Ayant fait face à d’innombrables obstacles et formes de harcèlement dans tous les aspects de leur vie dans les deux dernières années, les jeunes se sentent impuissants et dépourvus de leurs droits civiques de base. Leur seule demande consiste en la levée de la mesure de contrôle administratif et en la possibilité de vivre normalement.

Abdallah Zouari

Toutes les demandes déposées par M. Zouari auprès des autorités compétentes, y compris auprès du Président Ben Ali, pour l’autoriser à rendre visite à sa femme et à ses enfants à Tunis à l’occasion de fêtes religieuses ont été rejetées.

M. Zouari n’est pas autorisé à se déplacer au-delà de la ville de Zarzis. Il n’a par exemple pas le droit de se rendre à Djerba située à 4 kilomètres de son lieu de résidence. Le contrôle administratif dure depuis juin 2002 et devrait prendre fin en juin 2007.

M. Zouari n’a pas le droit à une connexion Internet depuis le mois d’avril 2005 et doit dorénavant faire face à des refus de connexion dans les cybercafés. L’on ferait pression sur les propriétaires de ces endroits pour qu’ils lui en refusent l’accès.

2. Le blocage de l’Internet

Dans les précédents rapports du TMG, nous avons constaté le blocage de sites Web, y compris des sites de nouvelles et d’information, ainsi que la surveillance policière des courriels et des cybercafés.

Nous avons recommandé au gouvernement tunisien de mettre fin au blocage de sites Web et à la surveillance policière des cybercafés et des internautes.

Au moment de la publication du présent rapport, nous n’avons constaté aucune amélioration significative de la situation suite à nos recommandations.

Nous maintenons ces recommandations et pressons le gouvernement tunisien d’apporter des améliorations significatives à cette situation, les pratiques tunisiennes en la matière contrevenant directement aux engagements pris par la Tunisie dans les documents officiels issus du SMSI.

Nous avons discuté du blocage de l’Internet avec certains représentants du gouvernement tunisien et organisations de la société civile appuyées par le gouvernement.

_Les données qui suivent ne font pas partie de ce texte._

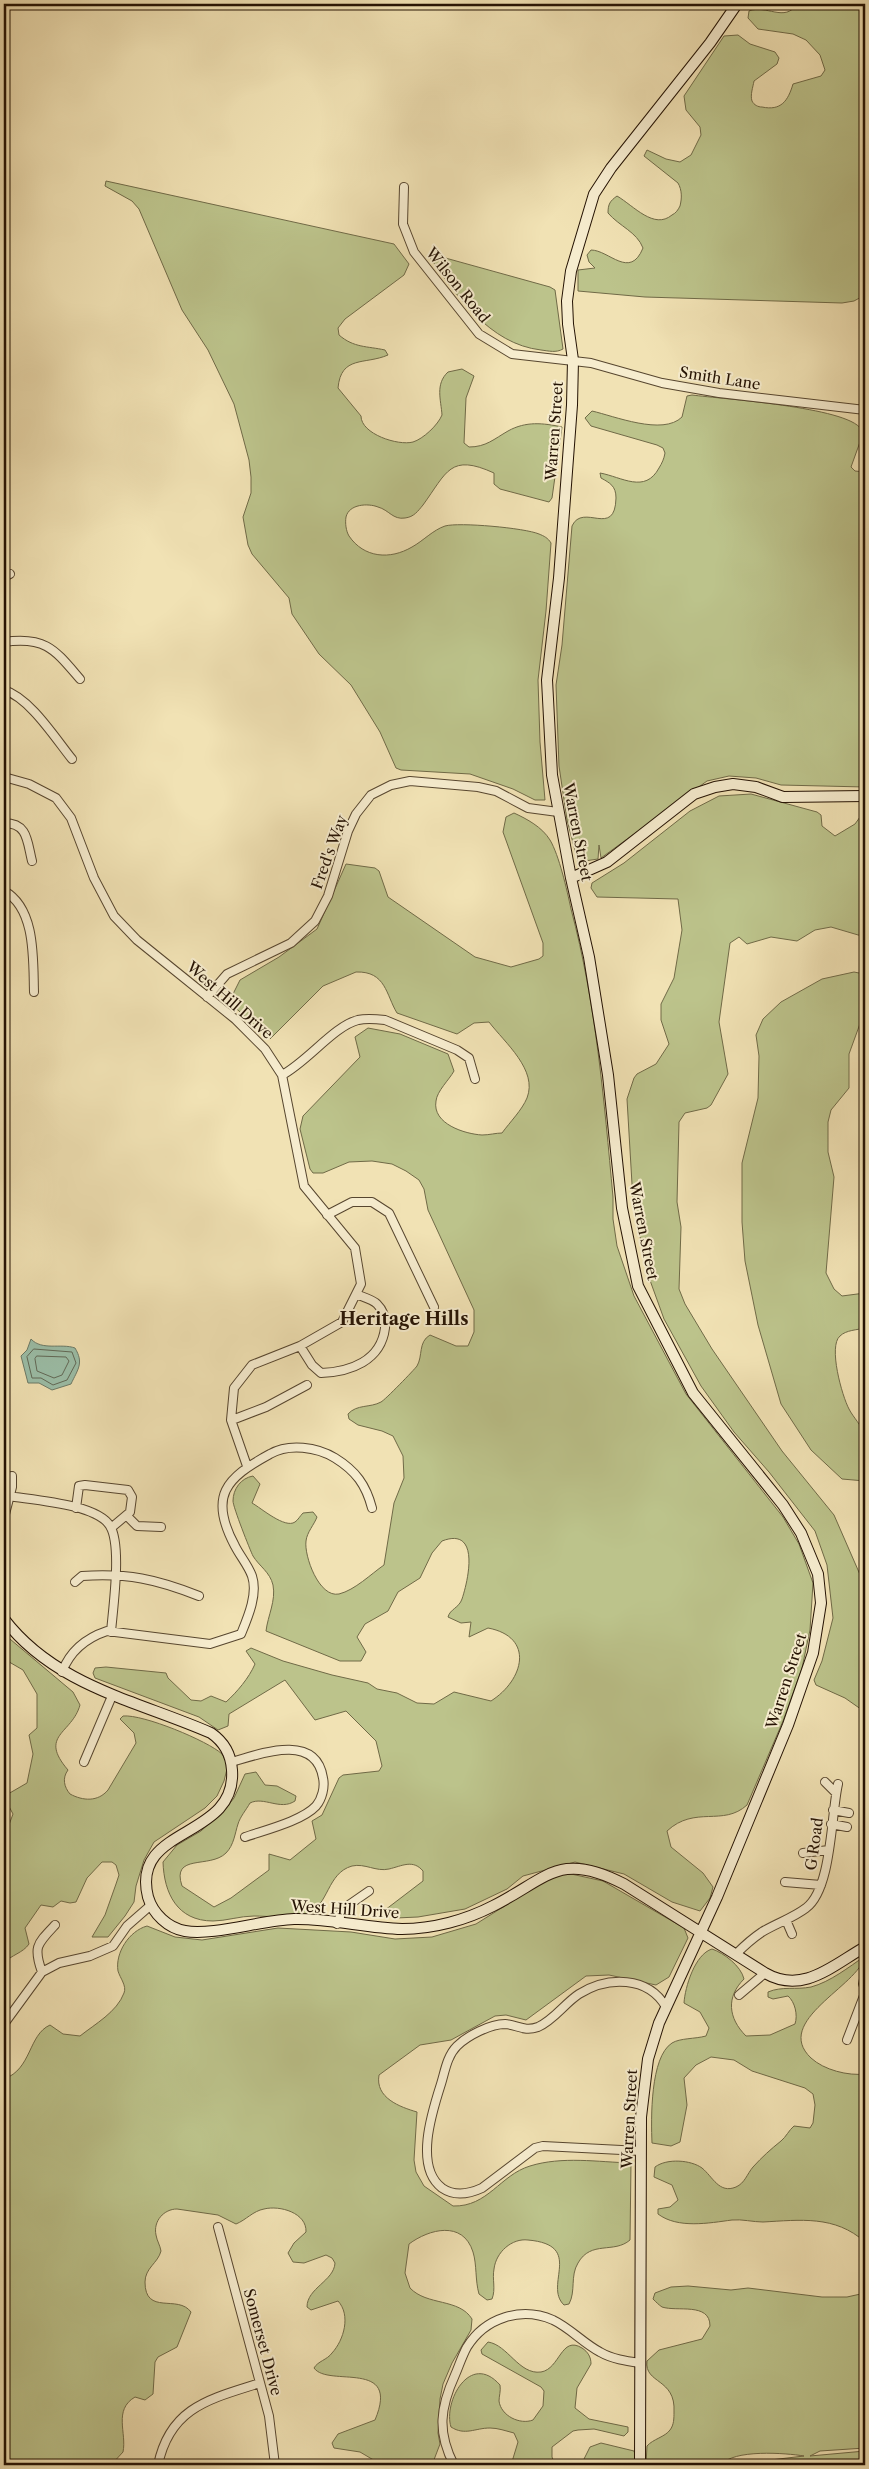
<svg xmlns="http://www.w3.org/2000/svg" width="869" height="2469" font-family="'Libre Caslon Text',serif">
	<rect width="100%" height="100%" fill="#f1e2b4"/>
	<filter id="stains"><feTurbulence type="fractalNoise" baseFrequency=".004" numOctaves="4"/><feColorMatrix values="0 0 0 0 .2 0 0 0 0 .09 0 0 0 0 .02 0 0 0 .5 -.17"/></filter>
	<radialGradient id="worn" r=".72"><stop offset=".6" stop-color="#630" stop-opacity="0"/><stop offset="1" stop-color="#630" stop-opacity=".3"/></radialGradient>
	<path fill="#bcc38b" stroke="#706a47" d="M797 4H865V295L854 301 842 303 645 297 578 291V270L595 268 589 262 587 255 591 250C609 250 630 280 643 248 637 232 619 226 608 213 608 204 610 201 617 196 634 206 654 230 672 215 676 213 678 210 680 206 682 198 682 190 678 183L644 156 647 150 666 159 680 162 691 155 701 135 700 127 686 110 684 96 724 36 738 35 750 44 775 52 779 58 777 64 754 81C753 87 750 95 752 101 754 105 758 107 762 107 781 111 788 101 793 84L821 76 825 70 820 55 806 40 793 34 758 29 748 18 749 11C766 4 785 23 797 4Z
		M106 181 394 244 409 264 404 275 345 319 338 328 339 335C354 348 367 346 385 350L388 355C365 365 341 355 338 388L361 416C361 434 398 446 413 442 423 439 438 425 442 415 441 400 435 384 448 372L462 369 474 376 466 398 464 443 469 447C486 447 494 439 508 431 526 421 543 423 562 427L552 498 549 502 500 489 494 484V473C450 453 447 472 423 505 418 511 414 517 405 518 393 520 389 510 378 507 368 503 349 504 346 517 345 523 346 531 349 536 364 558 390 560 412 547 423 541 433 530 445 526 459 522 525 528 539 534 544 536 548 538 551 543L546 611 538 680 540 742 545 800H535L513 789 470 774 401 770 396 768 380 732 351 685 319 654 292 614 289 598 252 554 248 545 243 517 251 493V477L249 460 234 404 208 350 182 310 139 209 132 201 105 186Z
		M431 254 550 287 555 290 563 349C556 353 549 351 541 350 489 344 456 295 429 256Z
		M692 395C722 399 847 407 861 429L860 442 851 467 855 471 865 472V787L781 785 756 778 729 776 707 781 601 858 599 845 598 859 578 862 567 820 559 766 556 685 562 645 572 526C583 502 615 539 616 498 616 486 610 483 601 478L600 473C622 477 645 494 659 468 662 463 664 459 665 453L663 448 657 445 591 426 585 418 592 411C614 416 663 436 682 417L687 396Z
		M751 794 817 812 821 815 822 826 835 836 855 824 865 810V937L831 927 815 930 797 941 771 937 747 944 739 937 730 943 719 1022 728 1074 711 1105 707 1108 685 1113 679 1122 677 1202 681 1227 679 1289 685 1304 712 1349 782 1451 834 1515 865 1586V1712L845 1698 816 1685 814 1680 822 1661 833 1618 827 1565 815 1531 769 1472 734 1432 701 1386 664 1319 647 1272 633 1201 627 1099 634 1078 637 1074 656 1064 669 1044 661 1020V1004L674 978 682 930 678 899 597 897 591 888 592 883 624 863 690 811 719 796Z
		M514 813C527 819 542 827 550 840 559 855 567 890 571 909 596 1003 604 1100 613 1197V1219L617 1246 634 1296 686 1394 783 1517 799 1544 813 1583 810 1630 802 1668 783 1721 747 1805C723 1827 695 1805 667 1831L671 1847 703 1873 713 1887 710 1898 700 1911 672 1902 624 1874 575 1862 523 1876 507 1889 465 1909 418 1917 396 1918 387 1914 385 1910 423 1881V1871C413 1859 402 1866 389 1869 376 1872 365 1863 352 1866 327 1873 329 1905 307 1915 296 1919 267 1916 254 1916 240 1916 226 1921 213 1921 177 1921 164 1893 163 1862L177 1845 201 1831 227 1807 234 1798 245 1774 256 1772 265 1785 277 1786 296 1796 295 1801C280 1811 264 1796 250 1803 246 1810 240 1817 238 1824 235 1833 234 1845 226 1853 210 1869 171 1853 182 1886L214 1907 231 1898 269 1870V1854L290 1860 316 1839 312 1821 322 1815 339 1778 343 1775 379 1771 382 1766 376 1741 346 1711 315 1720 285 1680 229 1714 228 1726 218 1730 199 1717 95 1678 93 1673 95 1668 106 1667 166 1673 168 1678 191 1700 201 1701 211 1696 226 1702C237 1692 249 1678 255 1664L246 1651 251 1648 283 1661 332 1675 368 1683 377 1689 397 1693 417 1703 434 1704 454 1692 491 1701C524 1680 535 1637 488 1628L469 1637 471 1622 461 1623 448 1617C450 1609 459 1608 462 1599 468 1581 481 1526 442 1541L432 1553 420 1578 398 1592 388 1611 365 1624 357 1637 366 1652 361 1661H340L266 1631C268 1615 276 1601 273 1585 270 1572 259 1566 253 1556 250 1550 233 1507 233 1501 233 1489 241 1478 253 1476L260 1484 252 1503C261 1508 285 1529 295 1522 298 1520 300 1516 303 1513L313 1512 317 1517C314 1525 307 1532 306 1541 304 1556 319 1598 339 1594 355 1590 371 1574 384 1565L394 1503 404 1478 403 1456 393 1436 382 1431 358 1425 349 1419 348 1414C357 1404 370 1408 381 1402 385 1400 414 1370 417 1366 423 1356 418 1342 430 1335L456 1346H468L474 1332V1310L428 1210 424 1189 419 1180 406 1171 392 1164 372 1161 349 1162 323 1173H313L310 1169 300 1129 303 1116 360 1057 355 1037 368 1028 400 1034 448 1054 454 1071C449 1080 437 1091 436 1101 432 1124 465 1134 482 1135 489 1135 496 1133 502 1133 510 1122 522 1110 527 1098 538 1070 505 1043 489 1022L474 1023 457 1034 397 1013C386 995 386 971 356 972L323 986 270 1039 229 1002 240 980 279 957 317 929 346 864 375 868 379 871 388 897 475 957 511 967 539 959 543 956V943L503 832 506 817Z
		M854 972 859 973 865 978V1010L849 1054V1088L831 1110 828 1122V1152L834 1177 826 1273 834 1289 842 1296 865 1293V1328C857 1330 846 1330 840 1336 828 1346 842 1396 849 1409 853 1417 862 1426 865 1435 869 1444 865 1470 865 1481L842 1479 811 1450 781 1404 758 1325 745 1261 742 1222V1163L758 1098 759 1056 756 1035 763 1019 781 1002 822 979Z
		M4 1634 73 1692 80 1705C72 1734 38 1735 68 1770 62 1778 64 1787 70 1794 83 1801 98 1802 108 1790L136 1743 134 1733 120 1719 123 1716C143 1714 208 1741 222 1754 224 1757 226 1762 228 1765L224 1781 217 1796 205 1808 154 1842 144 1860 136 1886 134 1902 125 1916 108 1937H92L105 1915 116 1884 119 1875 116 1865 112 1862H102L87 1878 76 1902 70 1903 61 1901 53 1907 41 1905 25 1928 29 1944C23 1953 11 1955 4 1963V1838L13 1814 5 1799 8 1794 27 1783 33 1754 29 1735 37 1728V1694L23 1670 4 1659Z
		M571 1874 603 1881 684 1928 688 1938 669 1977 656 1985 609 1975 586 1976 526 2020 506 2015 495 2016 451 2040 420 2045 379 2075C375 2098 400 2107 417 2112L414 2160 416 2172 424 2186 453 2206C488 2207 500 2175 530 2166 562 2156 598 2162 631 2163L630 2240C614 2254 591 2240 578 2263 570 2276 576 2291 569 2304L564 2305C543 2285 585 2245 528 2240 512 2238 496 2252 494 2269 492 2279 496 2289 492 2299L487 2300 479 2294C475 2280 477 2265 473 2252 463 2220 429 2229 409 2244L405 2273 410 2288C427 2306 459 2298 472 2319L471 2330 452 2363 443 2384 440 2399 438 2433 440 2444 432 2465H382L360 2452 334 2448 332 2443 338 2434 375 2420C401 2358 328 2388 314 2368 318 2361 327 2360 332 2353 344 2340 351 2315 338 2301L311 2310 307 2307C307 2288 334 2281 335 2263L332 2258 326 2255 304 2263 293 2262 288 2253 294 2243 306 2232C307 2213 280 2205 264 2209 253 2211 246 2220 236 2224L218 2215 177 2209C164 2209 153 2221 156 2235 157 2241 160 2245 161 2251 158 2263 145 2268 145 2282 145 2316 178 2294 191 2312L177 2347 158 2357 155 2362 153 2394 145 2400 135 2397C113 2410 127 2433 123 2452L111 2465H4V2079C32 2069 28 2035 50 2025L63 2034 80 2036C95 2024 117 2012 124 1993 127 1986 120 1978 118 1971 115 1953 129 1931 147 1926L175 1937 202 1940 278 1928 351 1932 395 1939 432 1937 476 1924 554 1875Z
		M712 1949C724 1953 741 1966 744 1979 726 1997 728 2018 746 2036L770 2035 795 2024C798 2015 795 2002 788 1996L773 1999 768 1997V1992C782 1986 796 1990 811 1987 830 1982 849 1967 865 1956 859 1986 772 2021 811 2058 824 2070 848 2076 865 2074V2242C835 2215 800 2220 763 2222 753 2222 742 2219 732 2220 709 2223 678 2229 658 2214V2209L670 2207 678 2200 672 2185 654 2177 655 2167C667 2158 691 2160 702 2168 713 2177 719 2194 736 2187 745 2183 747 2174 753 2167 762 2157 771 2149 781 2141 786 2137 789 2130 794 2126L810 2128 813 2123 815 2105 813 2094 805 2088 752 2071 734 2060 711 2057 696 2065 684 2078 687 2105 680 2142 671 2146 652 2143C651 2119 650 2057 672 2043 680 2038 695 2039 706 2036L709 2028 700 2012 684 2003C685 1987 695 1954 712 1949Z
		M688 2286 731 2290 748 2288 822 2297H847L865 2293V2448L820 2451 810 2456 865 2451V2465H748L762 2461 804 2456C786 2453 733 2449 721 2465H646L647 2446C653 2439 665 2437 670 2430 674 2425 674 2418 674 2412 676 2378 644 2384 647 2361L659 2350 702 2339 710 2326C710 2302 677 2312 662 2307 659 2305 656 2302 653 2299L655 2293 671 2287Z
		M488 2342C508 2345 519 2375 541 2372 560 2369 561 2335 582 2348 588 2352 591 2357 591 2364L577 2388 575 2408 589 2419 628 2427V2432L624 2436 594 2429 578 2430 573 2431 552 2447V2457L555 2465H511L518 2442 514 2433C506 2431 498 2428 490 2428 475 2428 465 2436 451 2427 443 2402 470 2351 500 2385 501 2391 499 2396 499 2401 501 2416 520 2425 533 2420L543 2406 544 2391 541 2387 482 2354 481 2350Z
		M601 2443 634 2451 638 2465H581L590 2447Z"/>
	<path fill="#9bbfa9" stroke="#6b7a67" d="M31 1339C42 1351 61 1343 75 1348 84 1363 78 1369 71 1384L52 1390 39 1383H28L21 1356 27 1350Z"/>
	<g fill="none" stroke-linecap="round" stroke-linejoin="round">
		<path stroke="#606856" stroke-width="1" d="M34 1349 72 1352 76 1363 67 1380 53 1385 41 1378H32L27 1357Z
			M37 1356 66 1357 69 1361 62 1375 54 1378 37 1371 35 1359Z"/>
		<defs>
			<path id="street" d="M404 187 403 224 414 252 479 334 512 354 591 363 662 383 719 393 865 410
				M4 577 10 574
				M4 642C46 636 55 650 80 679
				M4 690C30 698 55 738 72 759
				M4 777 29 784 56 798 71 818 94 878 114 916 137 940 235 1019 265 1049 282 1075 304 1186 355 1248 361 1284 342 1322 300 1346 252 1365 234 1388 231 1420 247 1466
				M4 823C28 823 27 841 32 861
				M4 891C36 908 33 960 34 992
				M207 997 227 974 291 943 315 921 328 896 348 831 356 814 371 795 391 785 410 781 478 787 496 791 528 808 558 812
				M282 1075C307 1062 334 1026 358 1020 367 1018 376 1019 385 1020L457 1050 469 1058 475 1079
				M327 1215 352 1202H372L389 1213 434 1307
				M300 1346 312 1365 321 1373C350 1372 381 1361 385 1328 386 1319 384 1311 377 1304 372 1299 362 1297 356 1294
				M232 1420 266 1407 307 1385
				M9 1496C33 1500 97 1504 110 1526 122 1545 113 1608 111 1632
				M76 1508 79 1486 85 1485 128 1490 132 1497 130 1512 111 1528
				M127 1516 137 1526 161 1527
				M4 1518 12 1487V1476
				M75 1582 82 1576C128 1573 156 1579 199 1596
				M62 1672C70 1651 86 1638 107 1631L210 1644 241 1634C248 1617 258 1594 252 1576 248 1565 240 1556 235 1546 208 1496 226 1478 270 1454 289 1443 317 1447 335 1458 356 1471 366 1485 372 1508
				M84 1762 112 1696
				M232 1762C259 1754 316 1732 323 1778 325 1787 322 1799 316 1806 302 1821 265 1830 245 1837
				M825 1782 836 1793
				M833 1810 849 1813
				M831 1824 847 1827
				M803 1853 829 1850
				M785 1882 821 1885
				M786 1920 792 1934
				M337 1924 343 1909 369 1891
				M736 1954C744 1946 753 1938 762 1932 777 1923 793 1918 806 1908 832 1889 831 1814 838 1784
				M42 1972C33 1947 37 1944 55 1925
				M865 1974 863 1984 865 1988
				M739 1995 765 1973
				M4 2024 42 1972 59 1963 90 1956 113 1946 127 1926 151 1905
				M847 2040 865 1993
				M641 2151 543 2146 535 2148 482 2188C469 2194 455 2197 442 2188 414 2167 432 2112 441 2084 445 2071 447 2056 457 2046 467 2036 490 2024 505 2024 518 2025 524 2032 538 2027 554 2020 565 2003 579 1994 608 1976 648 1976 666 2007
				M218 2227 269 2416 275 2465
				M158 2465C170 2407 210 2399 260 2383
				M454 2465C437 2432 440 2408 455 2375 459 2366 462 2356 467 2347 485 2318 521 2306 553 2320 570 2328 583 2343 600 2352 612 2359 626 2361 640 2363"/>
			<path id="secondary" d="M571 878 607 862 694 794 715 787 733 784 756 787 783 797 865 796
				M4 1619C55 1686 138 1701 211 1733 224 1742 231 1754 232 1770 237 1840 130 1825 148 1897 153 1914 168 1928 185 1931 213 1936 262 1920 294 1919 329 1918 366 1928 402 1929 433 1929 466 1920 493 1906 547 1879 559 1850 624 1884L765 1973C803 1995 833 1965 865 1947
				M640 2465 641 2117 648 2059 659 2023 717 1897 788 1725 813 1653 821 1603 818 1574 801 1533 783 1505 693 1393 638 1286 622 1208 608 1075 589 957 571 878 552 775 547 680 559 578 572 405 573 360 568 324 567 301 571 271 594 194 611 168 710 43 737 4"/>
		</defs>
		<use href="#street" stroke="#57462f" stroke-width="10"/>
		<use href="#secondary" stroke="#241203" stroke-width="12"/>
		<use href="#street" stroke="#f6ecce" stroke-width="8"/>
		<use href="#secondary" stroke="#f6ecce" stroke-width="10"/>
	</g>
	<g text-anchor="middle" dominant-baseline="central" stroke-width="4" stroke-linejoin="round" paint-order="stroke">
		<g font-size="15" fill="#241203" stroke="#f6ecce">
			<text transform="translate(458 285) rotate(51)">Wilson Road</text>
			<text transform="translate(720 378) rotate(9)">Smith Lane</text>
			<text transform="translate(554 431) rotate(-86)">Warren Street</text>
			<text transform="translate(578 832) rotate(79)">Warren Street</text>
			<text transform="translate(329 852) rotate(-70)">Fred's Way</text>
			<text transform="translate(230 1000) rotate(41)">West Hill Drive</text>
			<text transform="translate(644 1231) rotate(79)">Warren Street</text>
			<text transform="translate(786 1681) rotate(-72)">Warren Street</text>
			<text transform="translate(814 1844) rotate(-82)">G Road</text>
			<text transform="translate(345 1909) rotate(4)">West Hill Drive</text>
			<text transform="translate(629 2119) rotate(-87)">Warren Street</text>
			<text transform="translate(263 2342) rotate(75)">Somerset Drive</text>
		</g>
		<g font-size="18" font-weight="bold" fill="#241203" stroke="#f6ecce">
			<text x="404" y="1319">Heritage Hills</text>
		</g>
	</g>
	<rect width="869" height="2469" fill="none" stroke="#f1e2b4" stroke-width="20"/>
	<rect x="5" y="5" width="859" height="2459" fill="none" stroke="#241203" stroke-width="2.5"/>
	<rect x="10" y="10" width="849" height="2449" fill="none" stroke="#241203"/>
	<rect width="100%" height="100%" filter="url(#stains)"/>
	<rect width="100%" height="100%" fill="url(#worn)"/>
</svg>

Ces représentants nous ont en effet confirmé qu’un blocage systématique de l’Internet avait lieu, mais ont indiqué que le blocage des sites politiques ou d’information s’expliquait par le contenu terroriste ou haineux des sites visés. Or, les officiels du gouvernement se sont montrés incapables de nommer quelque processus judiciaire ou réglementaire que ce soit, qui permettrait légitimement à de telles affirmations d’être contestées légalement.

En janvier 2005, nous avons sélectionné vingt sites que nous estimions être bloqués à cause de leur contenu politique ou des informations qu’ils contiennent et qui, à la lumière des lois internationales, ne semblaient présenter aucune information pouvant être considérée comme illégale ou dommageable. En septembre 2005, nous avons effectué de nouveaux tests sur les vingt sites choisis. Nous avons découvert que dix-neuf des vingt sites identifiés demeuraient bloqués au moment des tests. En mars 2007 nous avons conduit la même recherche sur le même échantillon de sites. Tous les sites demeuraient bloqués lors des tests effectués. (Voir Annexe 5 pour la liste des sites).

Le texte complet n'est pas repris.